-- BRIEF --
Report how many lines of the records below include the word "Transaction". Give nothing but the number.

-- RECORDS SHOWN --
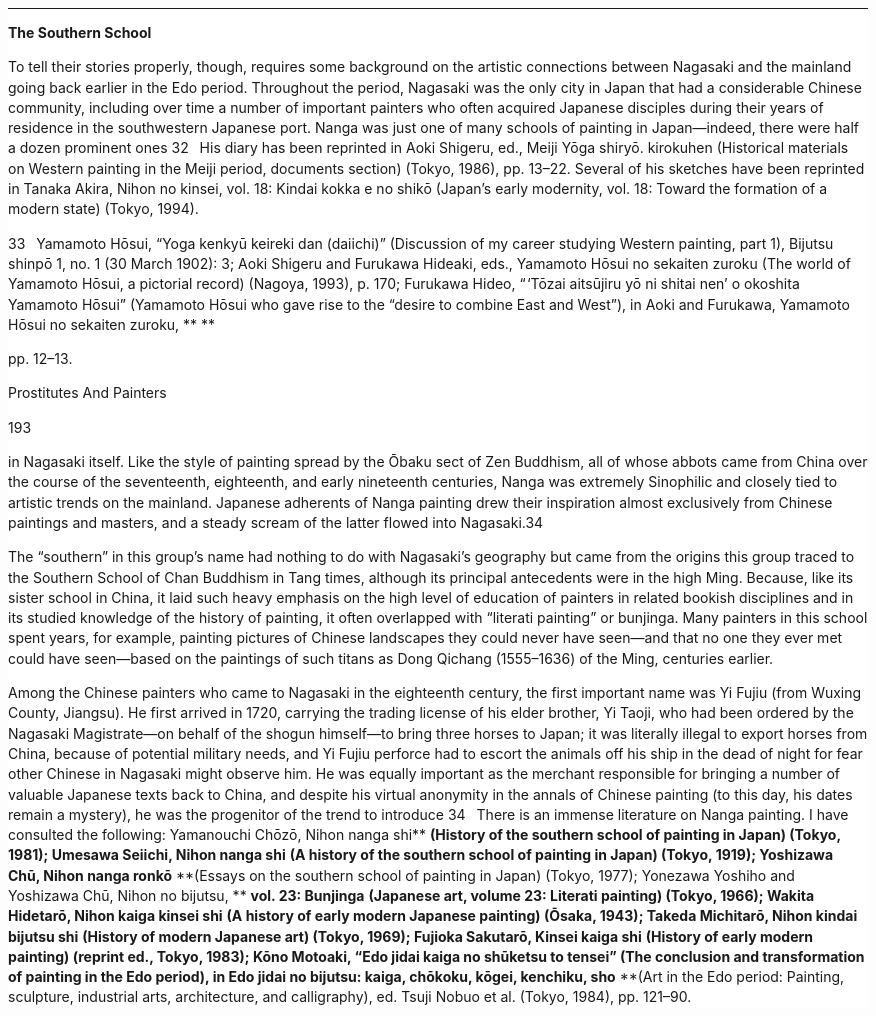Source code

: ** **

**The Southern School**

To tell their stories properly, though, requires some background on the artistic connections between Nagasaki and the mainland going back earlier in the Edo period. Throughout the period, Nagasaki was the only city in Japan that had a considerable Chinese community, including over time a number of important painters who often acquired Japanese disciples during their years of residence in the southwestern Japanese port. Nanga was just one of many schools of painting in Japan—indeed, there were half a dozen prominent ones 32  His diary has been reprinted in Aoki Shigeru, ed., Meiji Yōga shiryō. kirokuhen \(Historical materials on Western painting in the Meiji period, documents section\) \(Tokyo, 1986\), pp. 13–22. Several of his sketches have been reprinted in Tanaka Akira, Nihon no kinsei, vol. 18: Kindai kokka e no shikō \(Japan’s early modernity, vol. 18: Toward the formation of a modern state\) \(Tokyo, 1994\). 

33  Yamamoto Hōsui, “Yoga kenkyū keireki dan \(daiichi\)” \(Discussion of my career studying Western painting, part 1\), Bijutsu shinpō 1, no. 1 \(30 March 1902\): 3; Aoki Shigeru and Furukawa Hideaki, eds., Yamamoto Hōsui no sekaiten zuroku \(The world of Yamamoto Hōsui, a pictorial record\) \(Nagoya, 1993\), p. 170; Furukawa Hideo, “ ‘Tōzai aitsūjiru yō ni shitai nen’ o okoshita Yamamoto Hōsui” \(Yamamoto Hōsui who gave rise to the “desire to combine East and West”\), in Aoki and Furukawa, Yamamoto Hōsui no sekaiten zuroku, ** **

pp. 12–13. 

Prostitutes And Painters

193

in Nagasaki itself. Like the style of painting spread by the Ōbaku sect of Zen Buddhism, all of whose abbots came from China over the course of the seventeenth, eighteenth, and early nineteenth centuries, Nanga was extremely Sinophilic and closely tied to artistic trends on the mainland. Japanese adherents of Nanga painting drew their inspiration almost exclusively from Chinese paintings and masters, and a steady scream of the latter flowed into Nagasaki.34

The “southern” in this group’s name had nothing to do with Nagasaki’s geography but came from the origins this group traced to the Southern School of Chan Buddhism in Tang times, although its principal antecedents were in the high Ming. Because, like its sister school in China, it laid such heavy emphasis on the high level of education of painters in related bookish disciplines and in its studied knowledge of the history of painting, it often overlapped with “literati painting” or bunjinga.  Many painters in this school spent years, for example, painting pictures of Chinese landscapes they could never have seen—and that no one they ever met could have seen—based on the paintings of such titans as Dong Qichang \(1555–1636\) of the Ming, centuries earlier. 

Among the Chinese painters who came to Nagasaki in the eighteenth century, the first important name was Yi Fujiu \(from Wuxing County, Jiangsu\). He first arrived in 1720, carrying the trading license of his elder brother, Yi Taoji, who had been ordered by the Nagasaki Magistrate—on behalf of the shogun himself—to bring three horses to Japan; it was literally illegal to export horses from China, because of potential military needs, and Yi Fujiu perforce had to escort the animals off his ship in the dead of night for fear other Chinese in Nagasaki might observe him. He was equally important as the merchant responsible for bringing a number of valuable Japanese texts back to China, and despite his virtual anonymity in the annals of Chinese painting \(to this day, his dates remain a mystery\), he was the progenitor of the trend to introduce 34  There is an immense literature on Nanga painting. I have consulted the following: Yamanouchi Chōzō, Nihon nanga shi** **\(History of the southern school of painting in Japan\) \(Tokyo, 1981\); Umesawa Seiichi, Nihon nanga shi** **\(A history of the southern school of painting in Japan\) \(Tokyo, 1919\); Yoshizawa Chū, Nihon nanga ronkō** **\(Essays on the southern school of painting in Japan\) \(Tokyo, 1977\); Yonezawa Yoshiho and Yoshizawa Chū, Nihon no bijutsu, ** **vol. 23: Bunjinga** **\(Japanese art, volume 23: Literati painting\) \(Tokyo, 1966\); Wakita Hidetarō, Nihon kaiga kinsei shi** **\(A history of early modern Japanese painting\) \(Ōsaka, 1943\); Takeda Michitarō, Nihon kindai bijutsu shi** **\(History of modern Japanese art\) \(Tokyo, 1969\); Fujioka Sakutarō, Kinsei kaiga shi** **\(History of early modern painting\) \(reprint ed., Tokyo, 1983\); Kōno Motoaki, “Edo jidai kaiga no shūketsu to tensei” \(The conclusion and transformation of painting in the Edo period\), in Edo jidai no bijutsu: kaiga, chōkoku, kōgei, kenchiku, sho** **\(Art in the Edo period: Painting, sculpture, industrial arts, architecture, and calligraphy\), ed. Tsuji Nobuo et al. \(Tokyo, 1984\), pp. 121–90. 
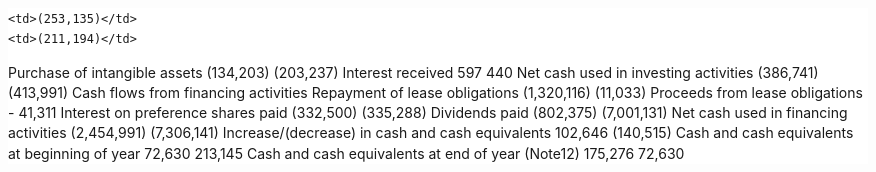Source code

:     <td>(253,135)</td>
    <td>(211,194)</td>
  </tr>
  <tr>
    <td>Purchase of intangible assets</td>
    <td>(134,203)</td>
    <td>(203,237)</td>
  </tr>
  <tr>
    <td>Interest received</td>
    <td>597</td>
    <td>440</td>
  </tr>
  <tr>
    <th>Net cash used in investing activities</th>
    <th>(386,741)</th>
    <th>(413,991)</th>
  </tr>
  <tr>
    <th colspan="3">Cash flows from financing activities</th>
  </tr>
  <tr>
    <td>Repayment of lease obligations</td>
    <td>(1,320,116)</td>
    <td>(11,033)</td>
  </tr>
  <tr>
    <td>Proceeds from lease obligations</td>
    <td>-</td>
    <td>41,311</td>
  </tr>
  <tr>
    <td>Interest on preference shares paid</td>
    <td>(332,500)</td>
    <td>(335,288)</td>
  </tr>
  <tr>
    <td>Dividends paid</td>
    <td>(802,375)</td>
    <td>(7,001,131)</td>
  </tr>
  <tr>
    <th>Net cash used in financing activities</th>
    <th>(2,454,991)</th>
    <th>(7,306,141)</th>
  </tr>
  <tr>
    <th>Increase/(decrease) in cash and cash equivalents</th>
    <th>102,646</th>
    <th>(140,515)</th>
  </tr>
  <tr>
    <td>Cash and cash equivalents at beginning of year</td>
    <td>72,630</td>
    <td>213,145</td>
  </tr>
  <tr>
    <th>Cash and cash equivalents at end of year (Note12)</th>
    <th>175,276</th>
    <th>72,630</th>
  </tr>
</table>
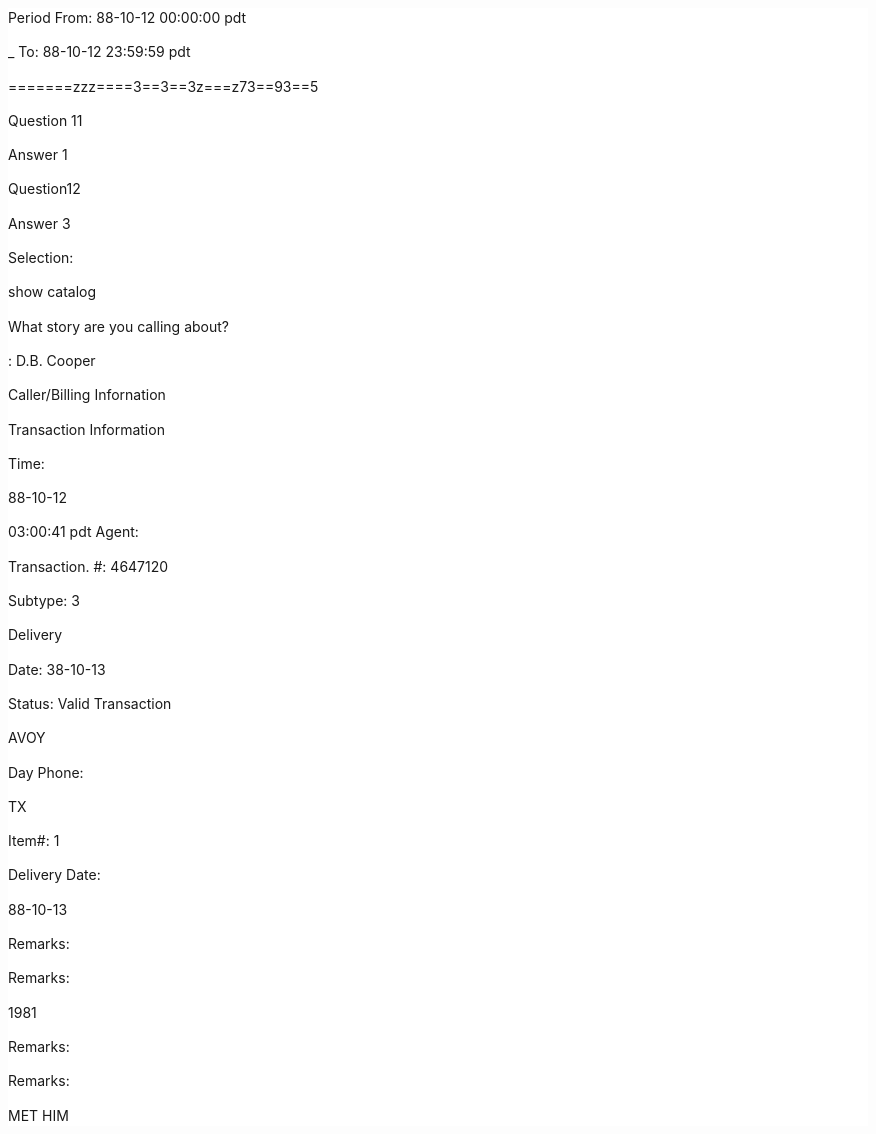 Period From: 88-10-12 00:00:00 pdt

_ To: 88-10-12 23:59:59 pdt

=======zzz====3==3==3z===z73==93==5

Question 11

Answer 1

Question12

Answer 3

Selection:

show catalog

What story are you calling about?

: D.B. Cooper

Caller/Billing Infornation

Transaction Information

Time:

88-10-12

03:00:41 pdt Agent:

Transaction. #: 4647120

Subtype: 3

Delivery

Date: 38-10-13

Status: Valid Transaction

AVOY

Day Phone:

TX

Item#: 1

Delivery Date:

88-10-13

Remarks:

Remarks:

1981

Remarks:

Remarks:

MET HIM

-- ANSWER TO THIS EXERCISE --
3